If you are interested in knowing what FDA thinks about important regulatory issues, including specific product reviews, it is time to renew your subscription to the New England Journal of Medicine.
A team of FDA officials, including Office of Drug Evaluation I Deputy Director Ellis Unger and Center for Drug Evaluation & Research Deputy Director for Clinical Science Robert Temple, used NEJM as a vehicle to announce a formal reassessment of the safety profile of erythropoeitin stimulating agents in chronic kidney disease, including an advisory committee review to consider (most likely) whether use should be limited to the minimum amount necessary to avoid the need for a blood transfusion.
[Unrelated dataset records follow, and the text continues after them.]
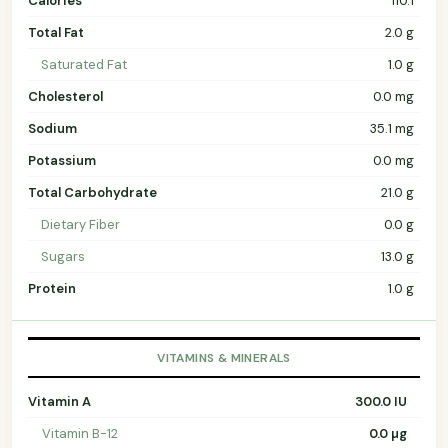
Calories
110.1
Total Fat
2.0 g
Saturated Fat
1.0 g
Cholesterol
0.0 mg
Sodium
35.1 mg
Potassium
0.0 mg
Total Carbohydrate
21.0 g
Dietary Fiber
0.0 g
Sugars
13.0 g
Protein
1.0 g
VITAMINS & MINERALS
Vitamin A
300.0 IU
Vitamin B-12
0.0 µg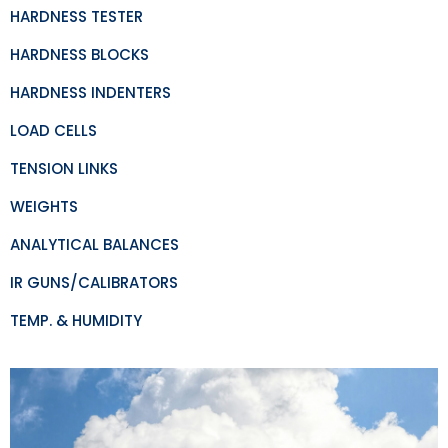
HARDNESS TESTER
HARDNESS BLOCKS
HARDNESS INDENTERS
LOAD CELLS
TENSION LINKS
WEIGHTS
ANALYTICAL BALANCES
IR GUNS/CALIBRATORS
TEMP. & HUMIDITY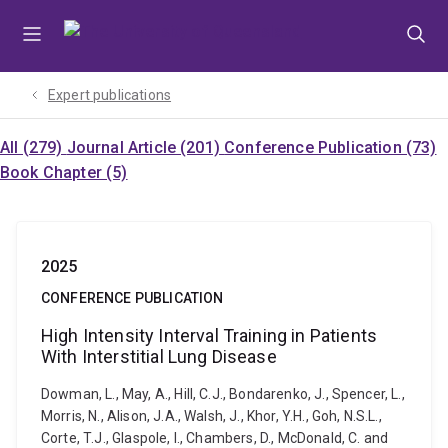
Skip
Skip
Skip
to
to
to
menu
content
footer
Expert publications
All (279)
Journal Article (201)
Conference Publication (73)
Book Chapter (5)
2025
CONFERENCE PUBLICATION
High Intensity Interval Training in Patients
With Interstitial Lung Disease
Dowman, L., May, A., Hill, C.J., Bondarenko, J., Spencer, L.,
Morris, N., Alison, J.A., Walsh, J., Khor, Y.H., Goh, N.S.L.,
Corte, T.J., Glaspole, I., Chambers, D., McDonald, C. and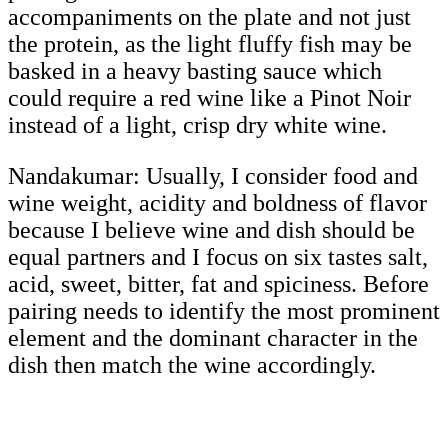
accompaniments on the plate and not just
the protein, as the light fluffy fish may be
basked in a heavy basting sauce which
could require a red wine like a Pinot Noir
instead of a light, crisp dry white wine.
Nandakumar:
Usually, I consider food and
wine weight, acidity and boldness of flavor
because I believe wine and dish should be
equal partners and I focus on six tastes salt,
acid, sweet, bitter, fat and spiciness. Before
pairing needs to identify the most prominent
element and the dominant character in the
dish then match the wine accordingly.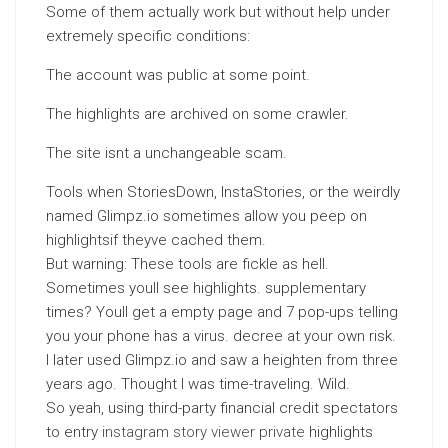
Some of them actually work but without help under
extremely specific conditions:
The account was public at some point.
The highlights are archived on some crawler.
The site isnt a unchangeable scam.
Tools when StoriesDown, InstaStories, or the weirdly
named Glimpz.io sometimes allow you peep on
highlightsif theyve cached them.
But warning: These tools are fickle as hell.
Sometimes youll see highlights. supplementary
times? Youll get a empty page and 7 pop-ups telling
you your phone has a virus. decree at your own risk.
I later used Glimpz.io and saw a heighten from three
years ago. Thought I was time-traveling. Wild.
So yeah, using third-party financial credit spectators
to entry
instagram story viewer private
highlights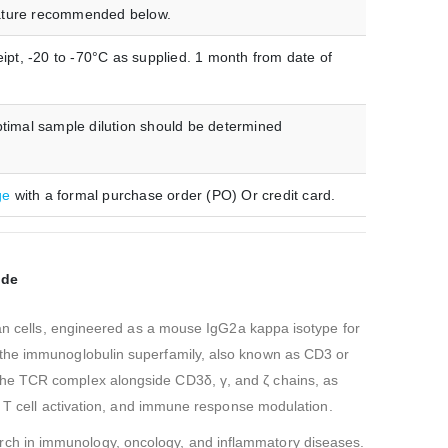
erature recommended below.
ipt, -20 to -70°C as supplied. 1 month from date of
timal sample dilution should be determined
ge
with a formal purchase order (PO) Or credit card.
ade
n cells, engineered as a mouse IgG2a kappa isotype for
n the immunoglobulin superfamily, also known as CD3 or
 the TCR complex alongside CD3δ, γ, and ζ chains, as
n, T cell activation, and immune response modulation.
earch in immunology, oncology, and inflammatory diseases.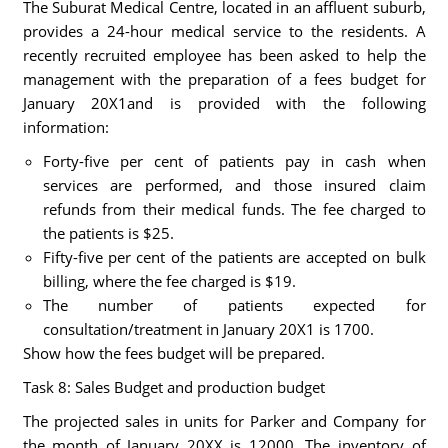
The Suburat Medical Centre, located in an affluent suburb,
provides a 24-hour medical service to the residents. A
recently recruited employee has been asked to help the
management with the preparation of a fees budget for
January 20X1and is provided with the following
information:
Forty-five per cent of patients pay in cash when
services are performed, and those insured claim
refunds from their medical funds. The fee charged to
the patients is $25.
Fifty-five per cent of the patients are accepted on bulk
billing, where the fee charged is $19.
The number of patients expected for
consultation/treatment in January 20X1 is 1700.
Show how the fees budget will be prepared.
Task 8: Sales Budget and production budget
The projected sales in units for Parker and Company for
the month of January 20XX is 12000. The inventory of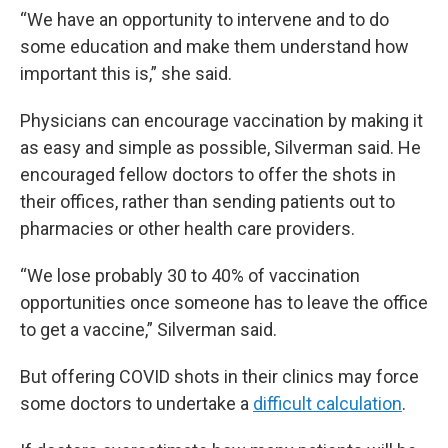
“We have an opportunity to intervene and to do
some education and make them understand how
important this is,” she said.
Physicians can encourage vaccination by making it
as easy and simple as possible, Silverman said. He
encouraged fellow doctors to offer the shots in
their offices, rather than sending patients out to
pharmacies or other health care providers.
“We lose probably 30 to 40% of vaccination
opportunities once someone has to leave the office
to get a vaccine,” Silverman said.
But offering COVID shots in their clinics may force
some doctors to undertake a
difficult calculation
.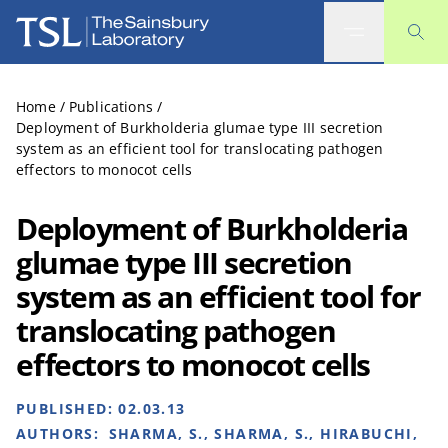
The Sainsbury Laboratory
Home
/
Publications
/
Deployment of Burkholderia glumae type III secretion
system as an efficient tool for translocating pathogen
effectors to monocot cells
Deployment of Burkholderia
glumae type III secretion
system as an efficient tool for
translocating pathogen
effectors to monocot cells
PUBLISHED:
02.03.13
AUTHORS:
SHARMA, S., SHARMA, S., HIRABUCHI,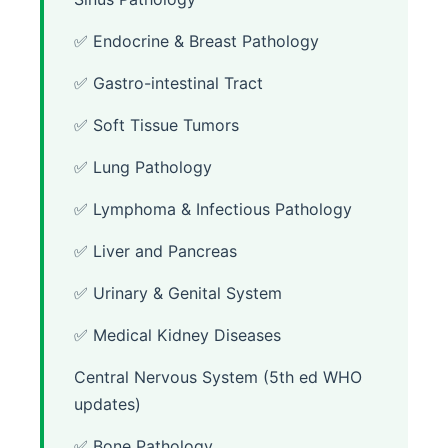
✅ Endocrine & Breast Pathology
✅ Gastro-intestinal Tract
✅ Soft Tissue Tumors
✅ Lung Pathology
✅ Lymphoma & Infectious Pathology
✅ Liver and Pancreas
✅ Urinary & Genital System
✅ Medical Kidney Diseases
Central Nervous System (5th ed WHO
updates)
✅ Bone Pathology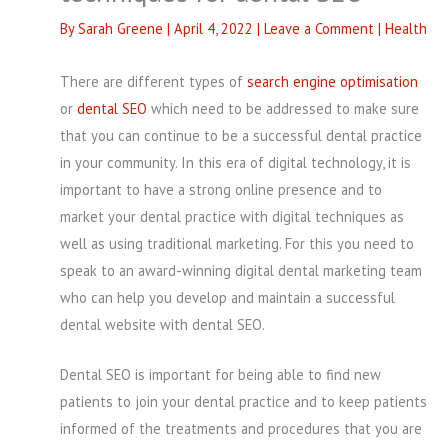
By
Sarah Greene
|
April 4, 2022
|
Leave a Comment
|
Health
There are different types of
search engine optimisation
or
dental SEO
which need to be addressed to make sure
that you can continue to be a successful dental practice
in your community. In this era of digital technology, it is
important to have a strong online presence and to
market your dental practice with digital techniques as
well as using traditional marketing. For this you need to
speak to an award-winning digital dental marketing team
who can help you develop and maintain a successful
dental website with dental SEO.
Dental SEO is important for being able to find new
patients to join your dental practice and to keep patients
informed of the treatments and procedures that you are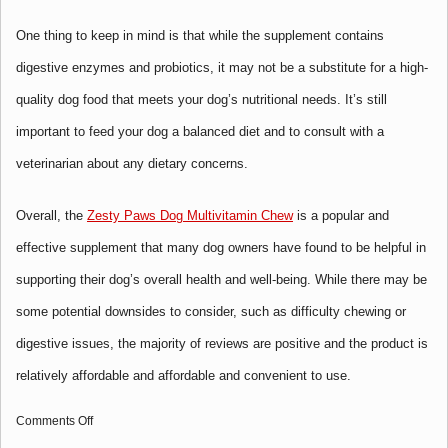
One thing to keep in mind is that while the supplement contains
digestive enzymes and probiotics, it may not be a substitute for a high-
quality dog food that meets your dog’s nutritional needs. It’s still
important to feed your dog a balanced diet and to consult with a
veterinarian about any dietary concerns.
Overall, the
Zesty Paws Dog Multivitamin Chew
is a popular and
effective supplement that many dog owners have found to be helpful in
supporting their dog’s overall health and well-being. While there may be
some potential downsides to consider, such as difficulty chewing or
digestive issues, the majority of reviews are positive and the product is
relatively affordable and
affordable and convenient to use.
on
Comments Off
Multifunctional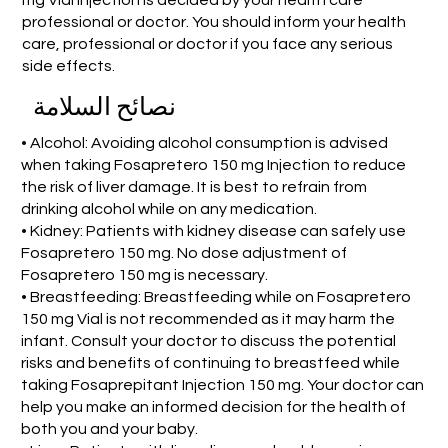
professional or doctor. You should inform your health
care, professional or doctor if you face any serious
side effects.
نصائح السلامة
• Alcohol: Avoiding alcohol consumption is advised
when taking Fosapretero 150 mg Injection to reduce
the risk of liver damage. It is best to refrain from
drinking alcohol while on any medication.
• Kidney: Patients with kidney disease can safely use
Fosapretero 150 mg. No dose adjustment of
Fosapretero 150 mg is necessary.
• Breastfeeding: Breastfeeding while on Fosapretero
150 mg Vial is not recommended as it may harm the
infant. Consult your doctor to discuss the potential
risks and benefits of continuing to breastfeed while
taking Fosaprepitant Injection 150 mg. Your doctor can
help you make an informed decision for the health of
both you and your baby.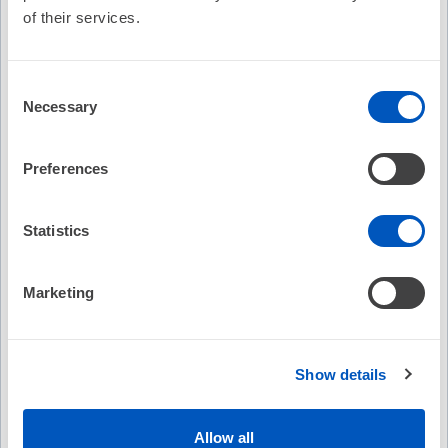
of their services.
EP on EP Episode 3 - Dr. Douglas Packer
discusses the CABANA trials results
Consent
On-Demand
No Credit
Necessary
Selection
(1)
Free
Preferences
2019 Focused Update of the 2014
Guideline for Management of Patients
Statistics
with Atrial Fibrillation
On-Demand
No Credit
Marketing
(8)
Free
Show details
Expert Perspective: Approach and
Strategies for Redo AFib Ablation
Allow all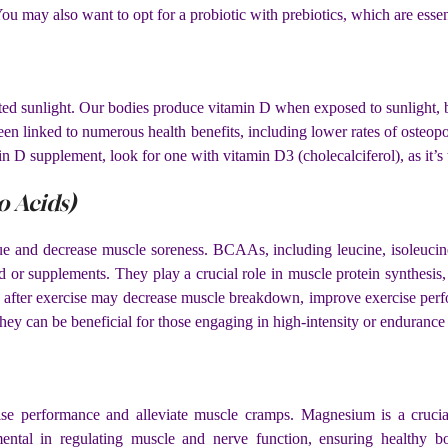
. You may also want to opt for a probiotic with prebiotics, which are ess
limited sunlight. Our bodies produce vitamin D when exposed to sunlight
een linked to numerous health benefits, including lower rates of osteo
in D supplement, look for one with vitamin D3 (cholecalciferol), as it’s
 Acids)
ue and decrease muscle soreness. BCAAs, including leucine, isoleucine,
or supplements. They play a crucial role in muscle protein synthesis, 
after exercise may decrease muscle breakdown, improve exercise perfo
ey can be beneficial for those engaging in high-intensity or endurance a
e performance and alleviate muscle cramps. Magnesium is a crucial
mental in regulating muscle and nerve function, ensuring healthy b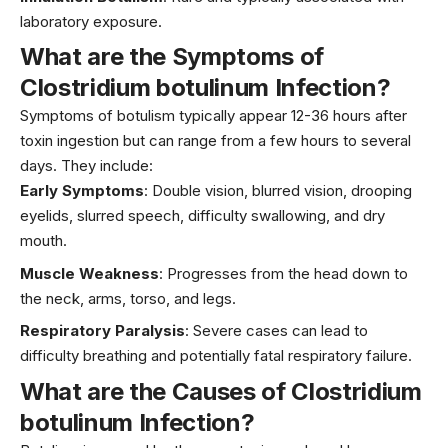
laboratory exposure.
What are the Symptoms of
Clostridium botulinum Infection?
Symptoms of botulism typically appear 12-36 hours after
toxin ingestion but can range from a few hours to several
days. They include:
Early Symptoms
: Double vision, blurred vision, drooping
eyelids, slurred speech, difficulty swallowing, and dry
mouth.
Muscle Weakness
: Progresses from the head down to
the neck, arms, torso, and legs.
Respiratory Paralysis
: Severe cases can lead to
difficulty breathing and potentially fatal respiratory failure.
What are the Causes of Clostridium
botulinum Infection?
The advisory committee isn't surprising; as we reported in The RPM Report last month, FDA was looking carefully at new clinical data suggesting that use of ESAs (Amgen's Aranesp, J&J's Procrit) may increase the risk of strokes in chronic kidney disease patients. And, given all the issues around safety of ESAs in oncology, an advisory committee was probably inevitable.
What is surprising is the forum to announce the plan.
But not too surprising. Unger previously used NEJM to publish a summary of the basis for approving Lilly/Daiichi Sankyo's Effient, after a long and controversial review. Former Merck drug safety head Peter Honig cited Unger's Effient editorial during an Institute of Medicine meeting on drug safety in September as a good way for the agency to explain its thinking about safety issues.
And Commissioner Margaret Hamburg and Deputy Commissioner Joshua Sharfstein announced their agenda at FDA in an editorial published by NEJM on the day Hamburg took office.
We expect a lot more pharma execs will be scanning those headlines in weeks to come.